Saved entries:
•••••

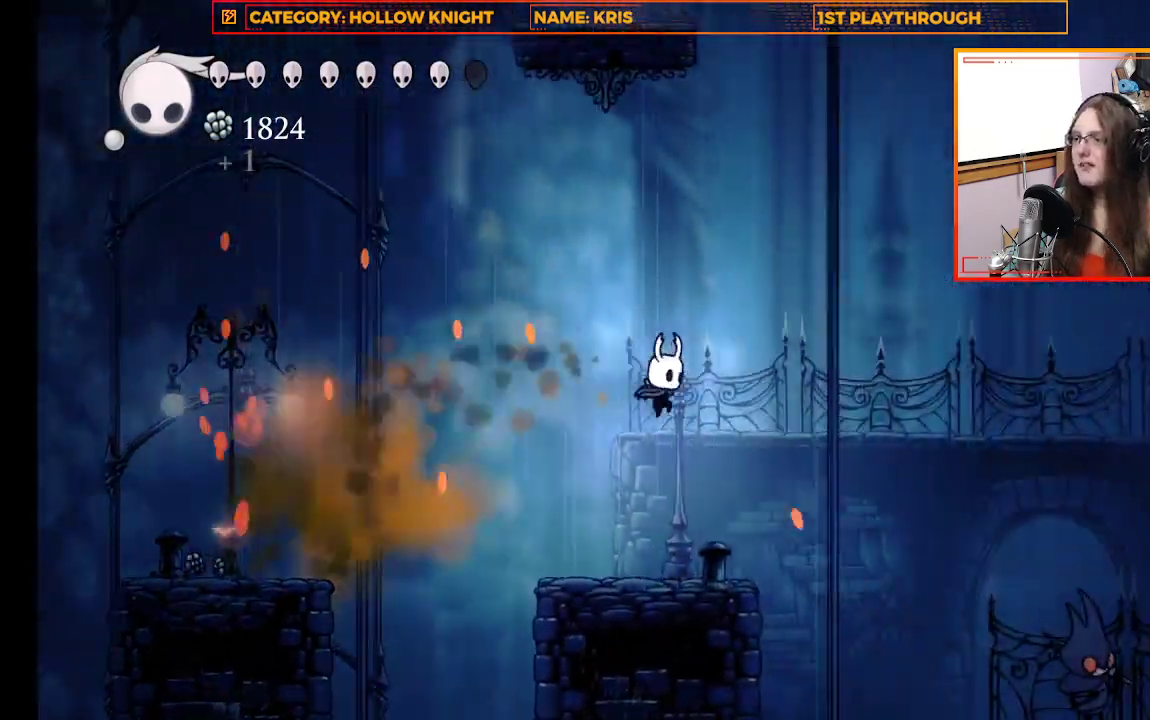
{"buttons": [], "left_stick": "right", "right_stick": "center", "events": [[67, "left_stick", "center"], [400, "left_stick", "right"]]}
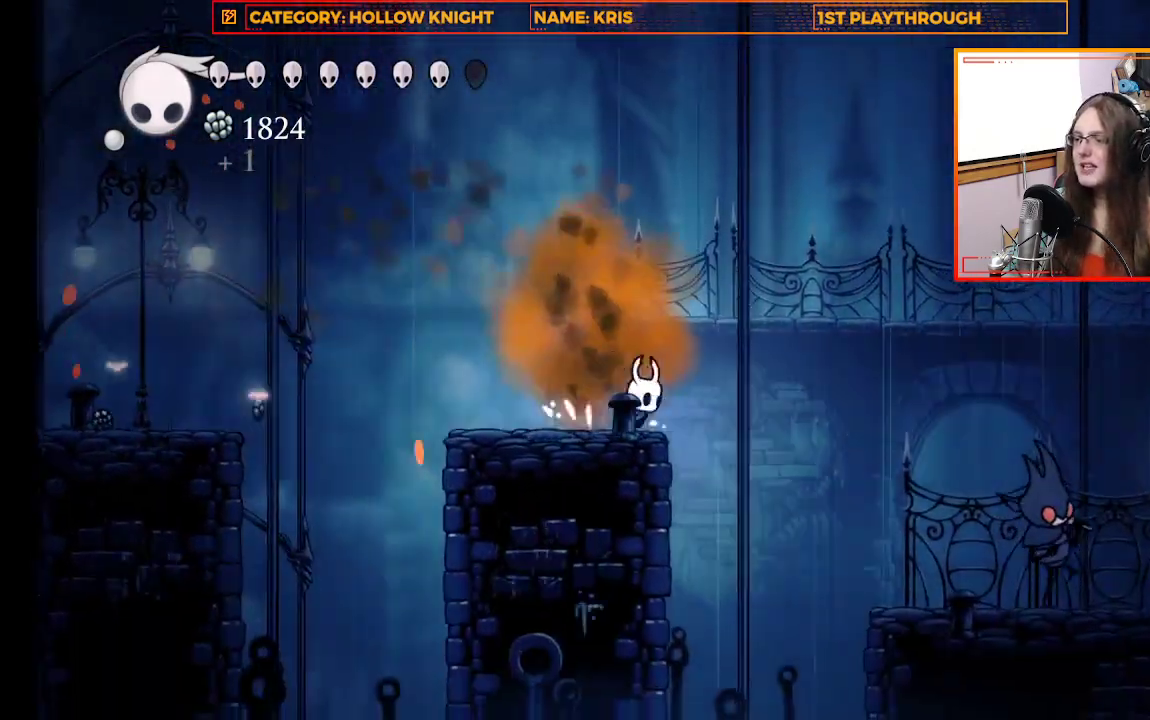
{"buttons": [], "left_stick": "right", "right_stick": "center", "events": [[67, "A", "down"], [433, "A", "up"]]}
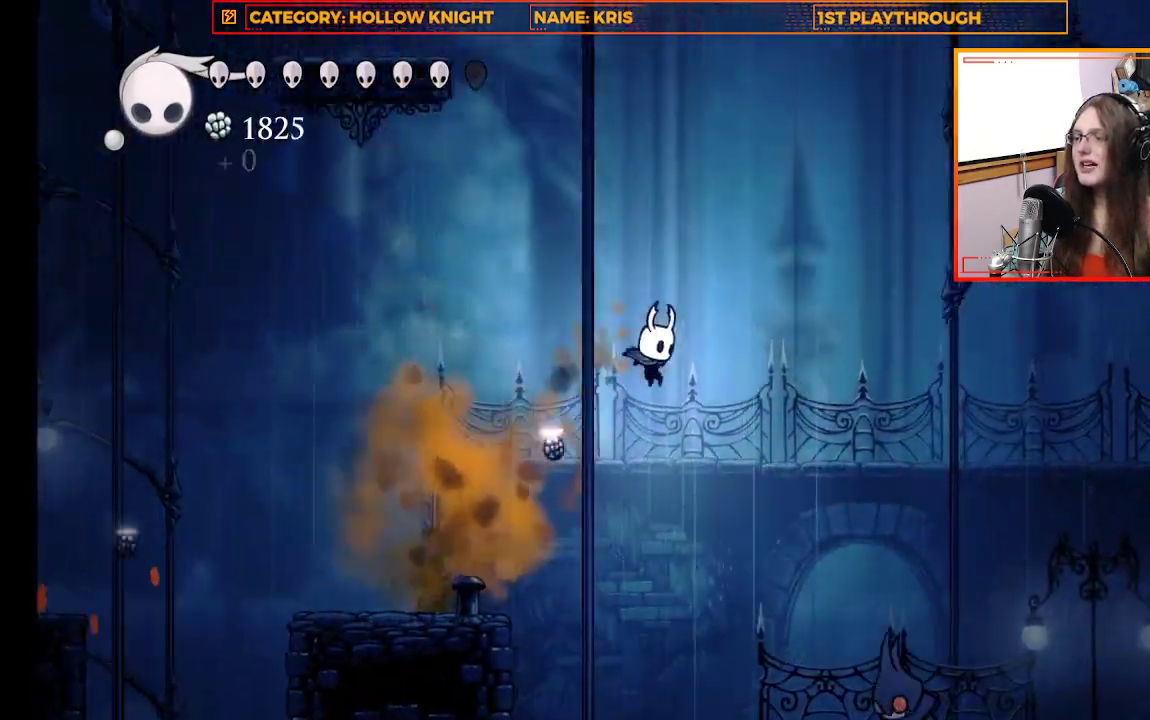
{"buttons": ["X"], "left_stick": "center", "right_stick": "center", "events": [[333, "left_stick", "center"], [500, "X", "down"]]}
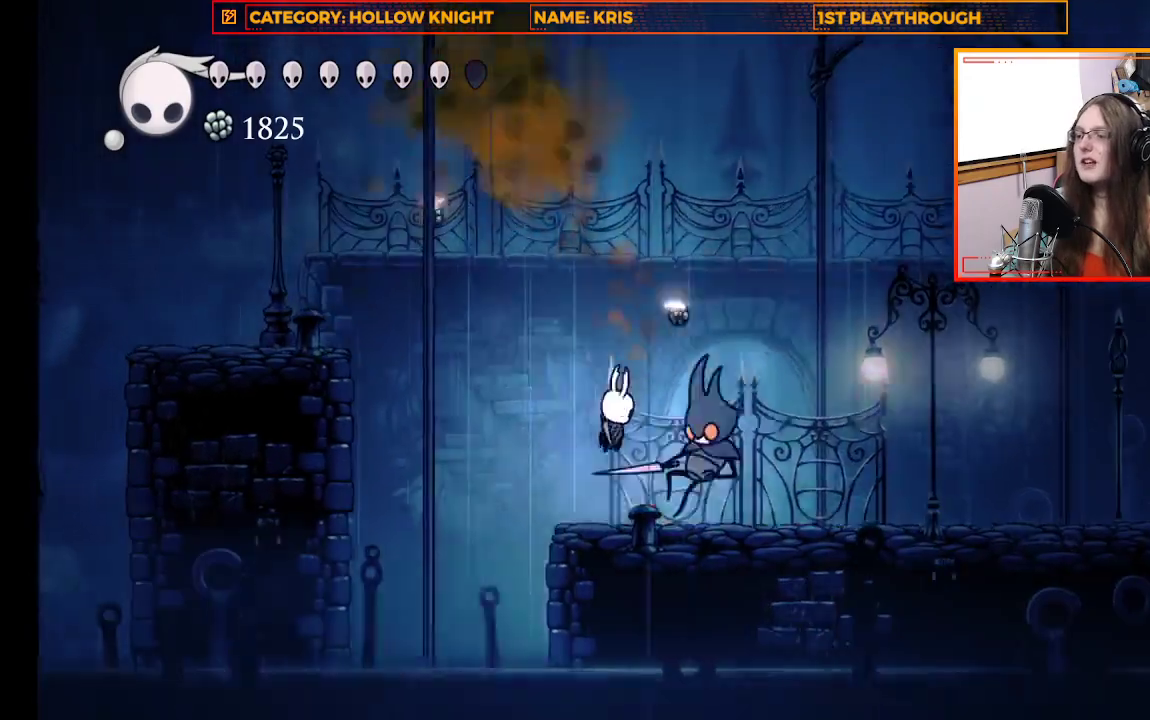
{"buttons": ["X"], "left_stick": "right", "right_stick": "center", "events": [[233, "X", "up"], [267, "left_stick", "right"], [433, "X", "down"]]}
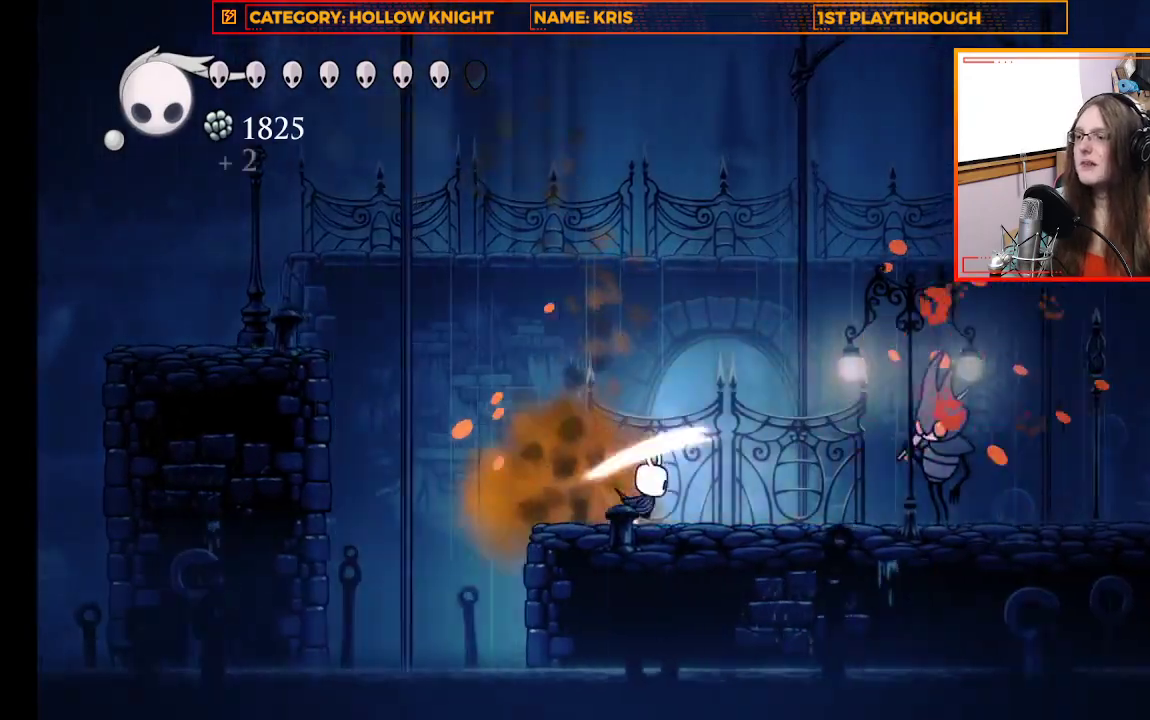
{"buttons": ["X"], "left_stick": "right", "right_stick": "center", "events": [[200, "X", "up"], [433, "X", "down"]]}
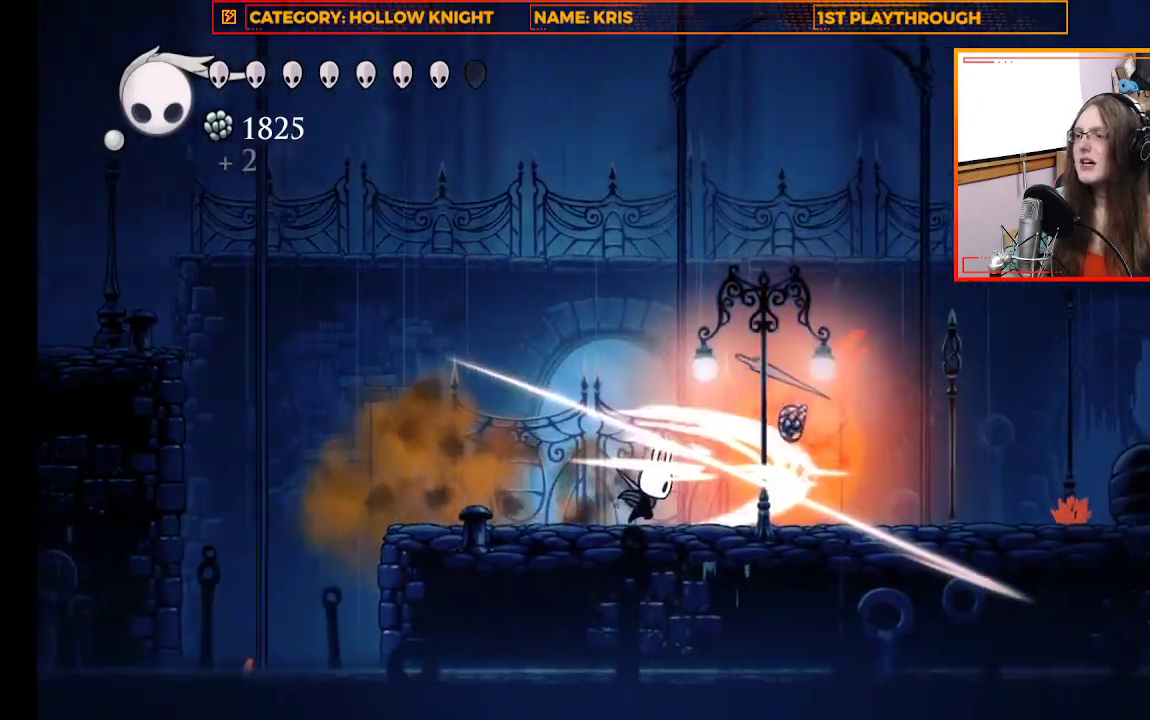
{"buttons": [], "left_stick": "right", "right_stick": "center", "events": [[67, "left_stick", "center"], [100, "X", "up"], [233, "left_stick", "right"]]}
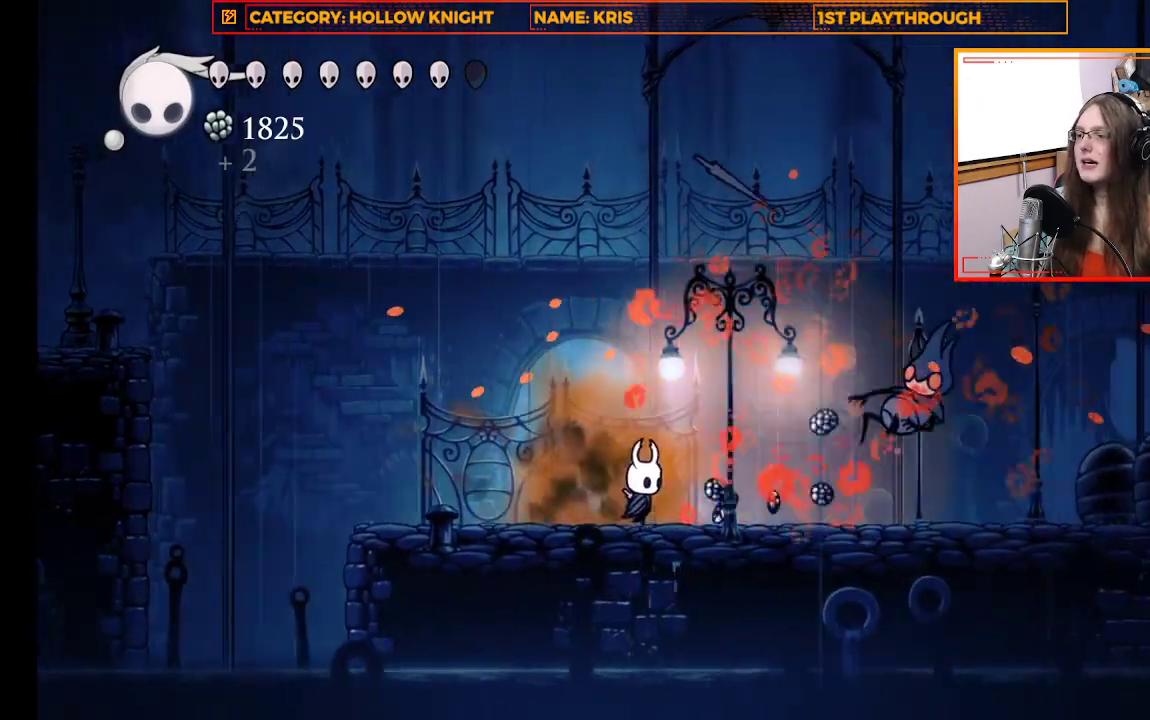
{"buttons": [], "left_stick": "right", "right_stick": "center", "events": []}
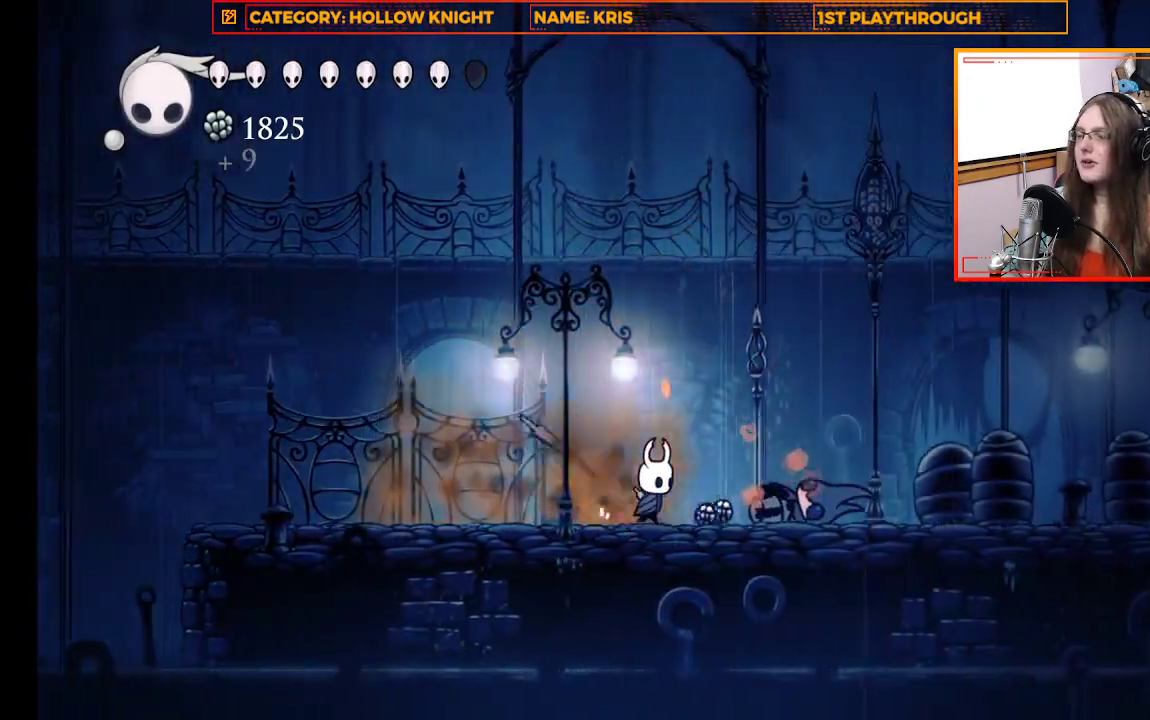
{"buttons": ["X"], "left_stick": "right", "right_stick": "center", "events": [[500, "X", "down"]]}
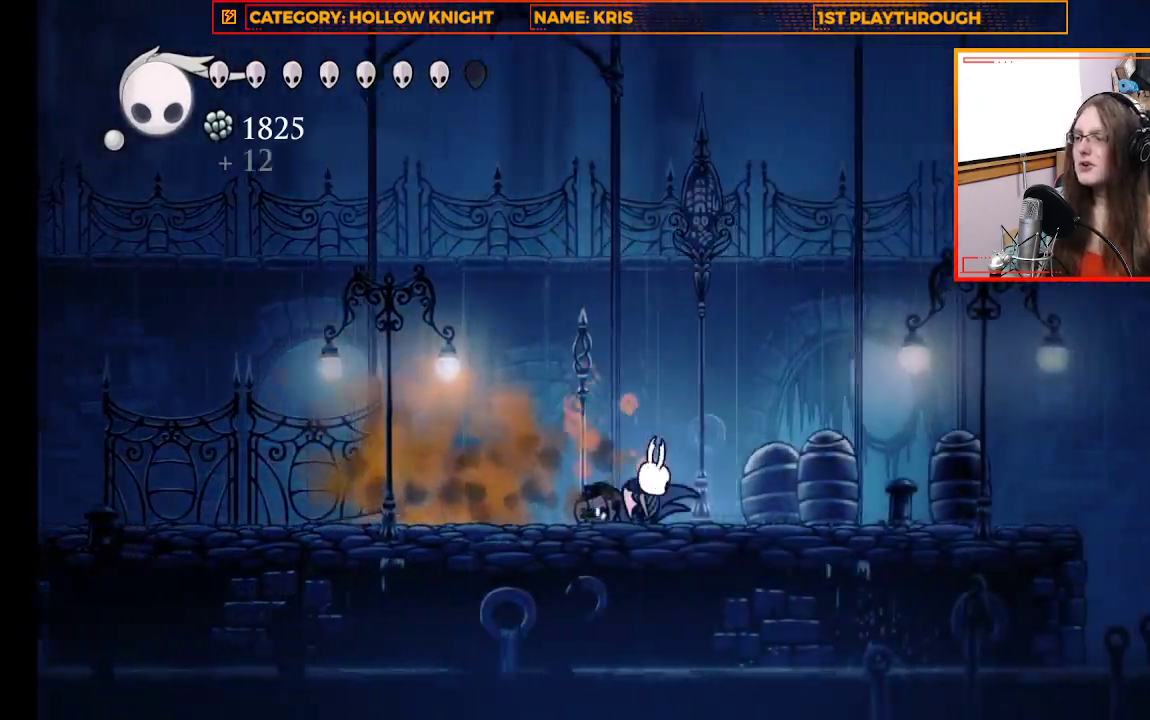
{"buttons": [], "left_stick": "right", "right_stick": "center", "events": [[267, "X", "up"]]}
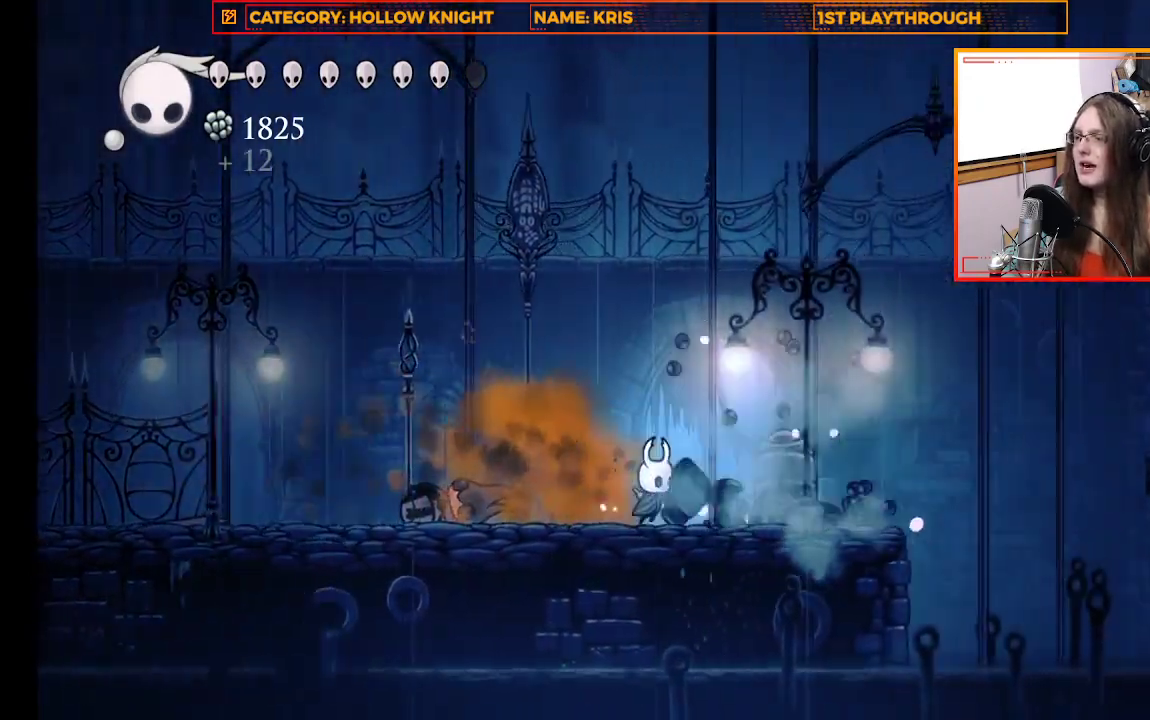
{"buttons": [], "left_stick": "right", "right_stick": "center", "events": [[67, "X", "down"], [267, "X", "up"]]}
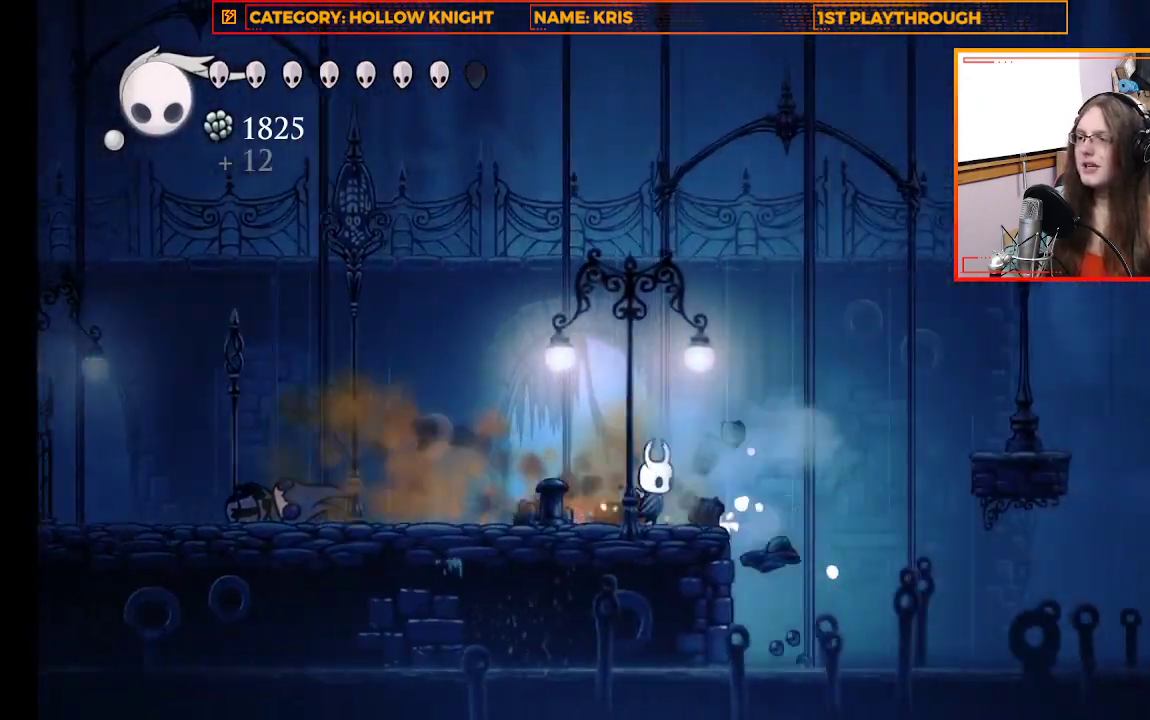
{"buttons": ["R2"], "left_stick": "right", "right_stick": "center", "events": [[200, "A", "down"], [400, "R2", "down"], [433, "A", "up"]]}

•••••

Leave the images out and print each entry exactly.

◆ Completed exercise:
{"buttons": [], "left_stick": "right", "right_stick": "center", "events": [[67, "left_stick", "center"], [400, "left_stick", "right"]]}
{"buttons": [], "left_stick": "right", "right_stick": "center", "events": [[67, "A", "down"], [433, "A", "up"]]}
{"buttons": ["X"], "left_stick": "center", "right_stick": "center", "events": [[333, "left_stick", "center"], [500, "X", "down"]]}
{"buttons": ["X"], "left_stick": "right", "right_stick": "center", "events": [[233, "X", "up"], [267, "left_stick", "right"], [433, "X", "down"]]}
{"buttons": ["X"], "left_stick": "right", "right_stick": "center", "events": [[200, "X", "up"], [433, "X", "down"]]}
{"buttons": [], "left_stick": "right", "right_stick": "center", "events": [[67, "left_stick", "center"], [100, "X", "up"], [233, "left_stick", "right"]]}
{"buttons": [], "left_stick": "right", "right_stick": "center", "events": []}
{"buttons": ["X"], "left_stick": "right", "right_stick": "center", "events": [[500, "X", "down"]]}
{"buttons": [], "left_stick": "right", "right_stick": "center", "events": [[267, "X", "up"]]}
{"buttons": [], "left_stick": "right", "right_stick": "center", "events": [[67, "X", "down"], [267, "X", "up"]]}
{"buttons": ["R2"], "left_stick": "right", "right_stick": "center", "events": [[200, "A", "down"], [400, "R2", "down"], [433, "A", "up"]]}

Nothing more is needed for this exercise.